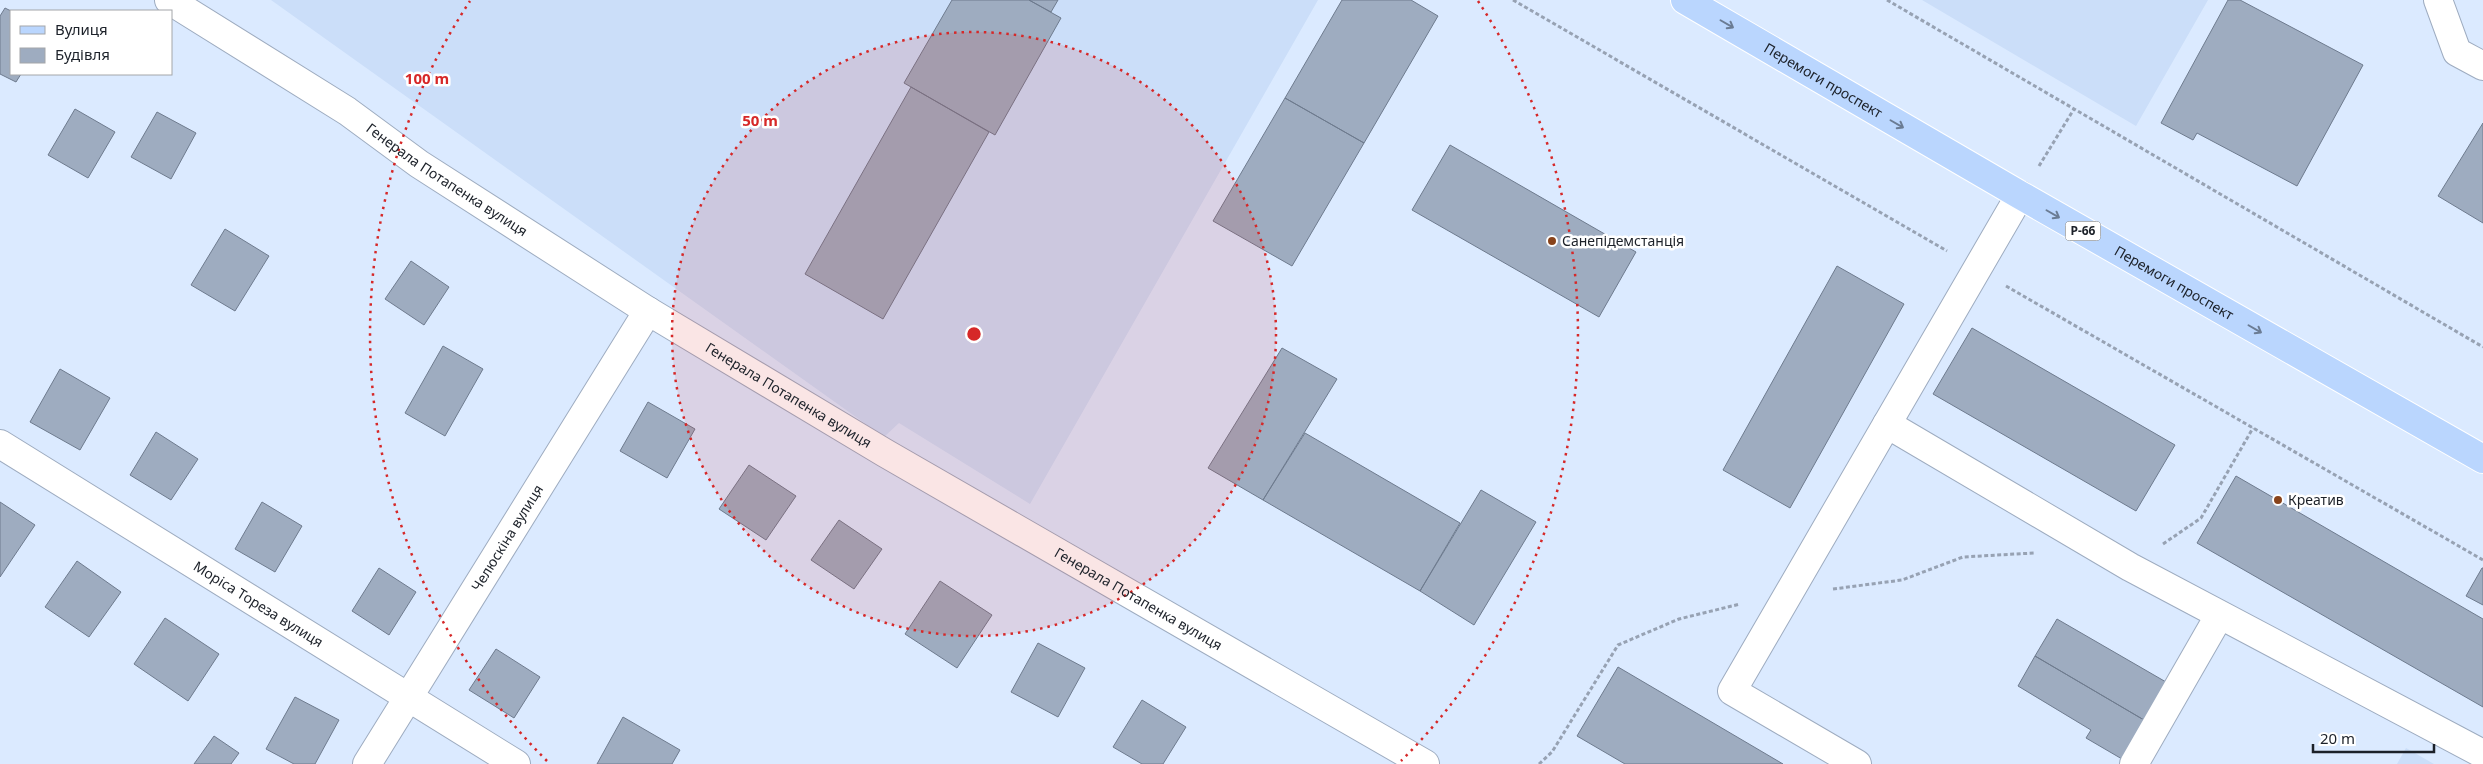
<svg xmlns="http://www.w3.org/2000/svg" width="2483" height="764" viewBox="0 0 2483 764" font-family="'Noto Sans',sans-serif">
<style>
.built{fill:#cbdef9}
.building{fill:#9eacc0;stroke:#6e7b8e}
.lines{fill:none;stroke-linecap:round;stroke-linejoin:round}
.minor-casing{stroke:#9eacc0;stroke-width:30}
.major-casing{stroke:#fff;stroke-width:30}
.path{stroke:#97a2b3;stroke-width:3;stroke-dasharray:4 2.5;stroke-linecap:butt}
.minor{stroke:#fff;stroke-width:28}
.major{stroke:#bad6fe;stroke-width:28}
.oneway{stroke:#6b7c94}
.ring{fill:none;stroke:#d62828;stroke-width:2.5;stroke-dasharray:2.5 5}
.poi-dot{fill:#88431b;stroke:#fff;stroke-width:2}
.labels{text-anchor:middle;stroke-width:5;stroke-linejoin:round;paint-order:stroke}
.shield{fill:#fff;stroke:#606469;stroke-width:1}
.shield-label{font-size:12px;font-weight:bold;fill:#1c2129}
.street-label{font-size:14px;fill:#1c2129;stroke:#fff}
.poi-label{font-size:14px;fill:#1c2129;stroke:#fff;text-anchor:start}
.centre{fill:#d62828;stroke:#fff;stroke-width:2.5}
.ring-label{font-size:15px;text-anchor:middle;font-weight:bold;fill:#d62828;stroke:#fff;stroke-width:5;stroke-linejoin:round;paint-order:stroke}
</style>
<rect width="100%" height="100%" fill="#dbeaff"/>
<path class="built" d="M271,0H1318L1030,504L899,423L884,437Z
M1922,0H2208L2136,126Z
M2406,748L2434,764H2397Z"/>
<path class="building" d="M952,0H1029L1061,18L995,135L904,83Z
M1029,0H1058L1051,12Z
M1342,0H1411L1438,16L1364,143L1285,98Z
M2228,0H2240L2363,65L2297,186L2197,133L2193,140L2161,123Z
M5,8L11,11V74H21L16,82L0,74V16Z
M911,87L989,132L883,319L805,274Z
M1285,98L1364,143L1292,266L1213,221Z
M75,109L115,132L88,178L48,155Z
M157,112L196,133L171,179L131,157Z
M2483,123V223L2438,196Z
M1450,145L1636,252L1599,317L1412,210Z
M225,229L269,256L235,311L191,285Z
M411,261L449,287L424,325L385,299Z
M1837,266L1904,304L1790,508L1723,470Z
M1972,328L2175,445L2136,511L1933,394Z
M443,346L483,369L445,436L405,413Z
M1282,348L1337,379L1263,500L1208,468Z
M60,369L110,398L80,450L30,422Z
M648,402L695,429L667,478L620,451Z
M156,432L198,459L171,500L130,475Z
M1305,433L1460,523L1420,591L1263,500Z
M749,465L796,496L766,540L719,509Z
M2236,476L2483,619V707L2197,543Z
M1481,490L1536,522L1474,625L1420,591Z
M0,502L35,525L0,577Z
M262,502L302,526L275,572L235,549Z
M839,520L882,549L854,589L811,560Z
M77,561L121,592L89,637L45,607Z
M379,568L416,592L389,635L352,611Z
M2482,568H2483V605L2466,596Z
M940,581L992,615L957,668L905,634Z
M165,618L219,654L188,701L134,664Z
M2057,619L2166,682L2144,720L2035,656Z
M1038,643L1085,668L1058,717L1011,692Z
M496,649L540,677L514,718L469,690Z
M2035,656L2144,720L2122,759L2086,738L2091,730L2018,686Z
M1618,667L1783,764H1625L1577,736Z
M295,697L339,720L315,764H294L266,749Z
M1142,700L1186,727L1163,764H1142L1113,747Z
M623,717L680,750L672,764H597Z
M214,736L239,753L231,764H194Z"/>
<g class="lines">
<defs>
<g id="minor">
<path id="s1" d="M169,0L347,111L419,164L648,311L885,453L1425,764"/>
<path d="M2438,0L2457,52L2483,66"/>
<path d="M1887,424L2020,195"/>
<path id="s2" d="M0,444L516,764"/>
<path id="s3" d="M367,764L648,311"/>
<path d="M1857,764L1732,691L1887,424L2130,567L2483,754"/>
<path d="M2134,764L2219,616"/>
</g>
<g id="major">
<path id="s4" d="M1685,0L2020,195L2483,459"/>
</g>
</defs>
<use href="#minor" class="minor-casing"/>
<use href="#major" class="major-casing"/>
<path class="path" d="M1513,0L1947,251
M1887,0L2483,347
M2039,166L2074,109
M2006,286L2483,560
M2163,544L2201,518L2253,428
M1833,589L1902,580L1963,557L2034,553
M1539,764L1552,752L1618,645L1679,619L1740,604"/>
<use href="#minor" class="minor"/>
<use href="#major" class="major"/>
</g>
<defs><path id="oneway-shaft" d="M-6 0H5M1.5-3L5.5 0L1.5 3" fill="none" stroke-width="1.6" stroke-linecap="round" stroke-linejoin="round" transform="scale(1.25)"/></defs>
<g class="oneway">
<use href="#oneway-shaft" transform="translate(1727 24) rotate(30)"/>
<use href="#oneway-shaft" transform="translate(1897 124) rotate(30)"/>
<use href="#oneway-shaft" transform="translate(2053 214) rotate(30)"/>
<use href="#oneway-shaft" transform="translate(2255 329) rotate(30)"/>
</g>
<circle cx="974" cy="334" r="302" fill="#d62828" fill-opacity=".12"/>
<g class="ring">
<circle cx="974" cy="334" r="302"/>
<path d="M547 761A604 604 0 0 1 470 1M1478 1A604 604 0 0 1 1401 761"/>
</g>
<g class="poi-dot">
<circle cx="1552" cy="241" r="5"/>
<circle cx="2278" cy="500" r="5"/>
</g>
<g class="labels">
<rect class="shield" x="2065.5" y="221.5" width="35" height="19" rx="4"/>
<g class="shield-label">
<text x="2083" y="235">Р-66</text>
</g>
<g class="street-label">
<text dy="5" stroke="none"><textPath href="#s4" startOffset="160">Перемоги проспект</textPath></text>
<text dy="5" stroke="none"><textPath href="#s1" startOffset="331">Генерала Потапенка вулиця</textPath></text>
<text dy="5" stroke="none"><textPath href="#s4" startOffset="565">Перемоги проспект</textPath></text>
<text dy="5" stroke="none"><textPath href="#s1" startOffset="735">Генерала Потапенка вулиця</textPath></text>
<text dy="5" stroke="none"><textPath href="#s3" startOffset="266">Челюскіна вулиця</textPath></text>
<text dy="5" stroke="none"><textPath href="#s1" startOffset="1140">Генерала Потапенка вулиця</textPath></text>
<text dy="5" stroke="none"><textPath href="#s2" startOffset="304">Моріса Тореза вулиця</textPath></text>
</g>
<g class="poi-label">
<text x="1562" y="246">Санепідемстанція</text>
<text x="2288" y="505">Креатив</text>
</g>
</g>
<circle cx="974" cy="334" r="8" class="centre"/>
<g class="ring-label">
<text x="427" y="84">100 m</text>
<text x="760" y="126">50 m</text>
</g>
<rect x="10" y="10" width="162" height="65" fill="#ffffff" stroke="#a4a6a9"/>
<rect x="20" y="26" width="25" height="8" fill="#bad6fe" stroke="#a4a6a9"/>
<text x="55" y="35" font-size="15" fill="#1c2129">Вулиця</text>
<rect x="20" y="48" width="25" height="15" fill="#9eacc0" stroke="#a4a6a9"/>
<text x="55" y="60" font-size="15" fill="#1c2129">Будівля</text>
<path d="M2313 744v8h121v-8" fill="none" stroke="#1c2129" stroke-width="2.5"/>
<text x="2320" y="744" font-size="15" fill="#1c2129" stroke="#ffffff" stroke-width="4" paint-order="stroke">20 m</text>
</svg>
● ● ● ● ●
The entire listing above, word for word and without pictures, is what should be output.

Exercise output
<svg xmlns="http://www.w3.org/2000/svg" width="2483" height="764" viewBox="0 0 2483 764" font-family="'Noto Sans',sans-serif">
<style>
.built{fill:#cbdef9}
.building{fill:#9eacc0;stroke:#6e7b8e}
.lines{fill:none;stroke-linecap:round;stroke-linejoin:round}
.minor-casing{stroke:#9eacc0;stroke-width:30}
.major-casing{stroke:#fff;stroke-width:30}
.path{stroke:#97a2b3;stroke-width:3;stroke-dasharray:4 2.5;stroke-linecap:butt}
.minor{stroke:#fff;stroke-width:28}
.major{stroke:#bad6fe;stroke-width:28}
.oneway{stroke:#6b7c94}
.ring{fill:none;stroke:#d62828;stroke-width:2.5;stroke-dasharray:2.5 5}
.poi-dot{fill:#88431b;stroke:#fff;stroke-width:2}
.labels{text-anchor:middle;stroke-width:5;stroke-linejoin:round;paint-order:stroke}
.shield{fill:#fff;stroke:#606469;stroke-width:1}
.shield-label{font-size:12px;font-weight:bold;fill:#1c2129}
.street-label{font-size:14px;fill:#1c2129;stroke:#fff}
.poi-label{font-size:14px;fill:#1c2129;stroke:#fff;text-anchor:start}
.centre{fill:#d62828;stroke:#fff;stroke-width:2.5}
.ring-label{font-size:15px;text-anchor:middle;font-weight:bold;fill:#d62828;stroke:#fff;stroke-width:5;stroke-linejoin:round;paint-order:stroke}
</style>
<rect width="100%" height="100%" fill="#dbeaff"/>
<path class="built" d="M271,0H1318L1030,504L899,423L884,437Z
M1922,0H2208L2136,126Z
M2406,748L2434,764H2397Z"/>
<path class="building" d="M952,0H1029L1061,18L995,135L904,83Z
M1029,0H1058L1051,12Z
M1342,0H1411L1438,16L1364,143L1285,98Z
M2228,0H2240L2363,65L2297,186L2197,133L2193,140L2161,123Z
M5,8L11,11V74H21L16,82L0,74V16Z
M911,87L989,132L883,319L805,274Z
M1285,98L1364,143L1292,266L1213,221Z
M75,109L115,132L88,178L48,155Z
M157,112L196,133L171,179L131,157Z
M2483,123V223L2438,196Z
M1450,145L1636,252L1599,317L1412,210Z
M225,229L269,256L235,311L191,285Z
M411,261L449,287L424,325L385,299Z
M1837,266L1904,304L1790,508L1723,470Z
M1972,328L2175,445L2136,511L1933,394Z
M443,346L483,369L445,436L405,413Z
M1282,348L1337,379L1263,500L1208,468Z
M60,369L110,398L80,450L30,422Z
M648,402L695,429L667,478L620,451Z
M156,432L198,459L171,500L130,475Z
M1305,433L1460,523L1420,591L1263,500Z
M749,465L796,496L766,540L719,509Z
M2236,476L2483,619V707L2197,543Z
M1481,490L1536,522L1474,625L1420,591Z
M0,502L35,525L0,577Z
M262,502L302,526L275,572L235,549Z
M839,520L882,549L854,589L811,560Z
M77,561L121,592L89,637L45,607Z
M379,568L416,592L389,635L352,611Z
M2482,568H2483V605L2466,596Z
M940,581L992,615L957,668L905,634Z
M165,618L219,654L188,701L134,664Z
M2057,619L2166,682L2144,720L2035,656Z
M1038,643L1085,668L1058,717L1011,692Z
M496,649L540,677L514,718L469,690Z
M2035,656L2144,720L2122,759L2086,738L2091,730L2018,686Z
M1618,667L1783,764H1625L1577,736Z
M295,697L339,720L315,764H294L266,749Z
M1142,700L1186,727L1163,764H1142L1113,747Z
M623,717L680,750L672,764H597Z
M214,736L239,753L231,764H194Z"/>
<g class="lines">
<defs>
<g id="minor">
<path id="s1" d="M169,0L347,111L419,164L648,311L885,453L1425,764"/>
<path d="M2438,0L2457,52L2483,66"/>
<path d="M1887,424L2020,195"/>
<path id="s2" d="M0,444L516,764"/>
<path id="s3" d="M367,764L648,311"/>
<path d="M1857,764L1732,691L1887,424L2130,567L2483,754"/>
<path d="M2134,764L2219,616"/>
</g>
<g id="major">
<path id="s4" d="M1685,0L2020,195L2483,459"/>
</g>
</defs>
<use href="#minor" class="minor-casing"/>
<use href="#major" class="major-casing"/>
<path class="path" d="M1513,0L1947,251
M1887,0L2483,347
M2039,166L2074,109
M2006,286L2483,560
M2163,544L2201,518L2253,428
M1833,589L1902,580L1963,557L2034,553
M1539,764L1552,752L1618,645L1679,619L1740,604"/>
<use href="#minor" class="minor"/>
<use href="#major" class="major"/>
</g>
<defs><path id="oneway-shaft" d="M-6 0H5M1.5-3L5.5 0L1.5 3" fill="none" stroke-width="1.6" stroke-linecap="round" stroke-linejoin="round" transform="scale(1.25)"/></defs>
<g class="oneway">
<use href="#oneway-shaft" transform="translate(1727 24) rotate(30)"/>
<use href="#oneway-shaft" transform="translate(1897 124) rotate(30)"/>
<use href="#oneway-shaft" transform="translate(2053 214) rotate(30)"/>
<use href="#oneway-shaft" transform="translate(2255 329) rotate(30)"/>
</g>
<circle cx="974" cy="334" r="302" fill="#d62828" fill-opacity=".12"/>
<g class="ring">
<circle cx="974" cy="334" r="302"/>
<path d="M547 761A604 604 0 0 1 470 1M1478 1A604 604 0 0 1 1401 761"/>
</g>
<g class="poi-dot">
<circle cx="1552" cy="241" r="5"/>
<circle cx="2278" cy="500" r="5"/>
</g>
<g class="labels">
<rect class="shield" x="2065.5" y="221.5" width="35" height="19" rx="4"/>
<g class="shield-label">
<text x="2083" y="235">Р-66</text>
</g>
<g class="street-label">
<text dy="5" stroke="none"><textPath href="#s4" startOffset="160">Перемоги проспект</textPath></text>
<text dy="5" stroke="none"><textPath href="#s1" startOffset="331">Генерала Потапенка вулиця</textPath></text>
<text dy="5" stroke="none"><textPath href="#s4" startOffset="565">Перемоги проспект</textPath></text>
<text dy="5" stroke="none"><textPath href="#s1" startOffset="735">Генерала Потапенка вулиця</textPath></text>
<text dy="5" stroke="none"><textPath href="#s3" startOffset="266">Челюскіна вулиця</textPath></text>
<text dy="5" stroke="none"><textPath href="#s1" startOffset="1140">Генерала Потапенка вулиця</textPath></text>
<text dy="5" stroke="none"><textPath href="#s2" startOffset="304">Моріса Тореза вулиця</textPath></text>
</g>
<g class="poi-label">
<text x="1562" y="246">Санепідемстанція</text>
<text x="2288" y="505">Креатив</text>
</g>
</g>
<circle cx="974" cy="334" r="8" class="centre"/>
<g class="ring-label">
<text x="427" y="84">100 m</text>
<text x="760" y="126">50 m</text>
</g>
<rect x="10" y="10" width="162" height="65" fill="#ffffff" stroke="#a4a6a9"/>
<rect x="20" y="26" width="25" height="8" fill="#bad6fe" stroke="#a4a6a9"/>
<text x="55" y="35" font-size="15" fill="#1c2129">Вулиця</text>
<rect x="20" y="48" width="25" height="15" fill="#9eacc0" stroke="#a4a6a9"/>
<text x="55" y="60" font-size="15" fill="#1c2129">Будівля</text>
<path d="M2313 744v8h121v-8" fill="none" stroke="#1c2129" stroke-width="2.5"/>
<text x="2320" y="744" font-size="15" fill="#1c2129" stroke="#ffffff" stroke-width="4" paint-order="stroke">20 m</text>
</svg>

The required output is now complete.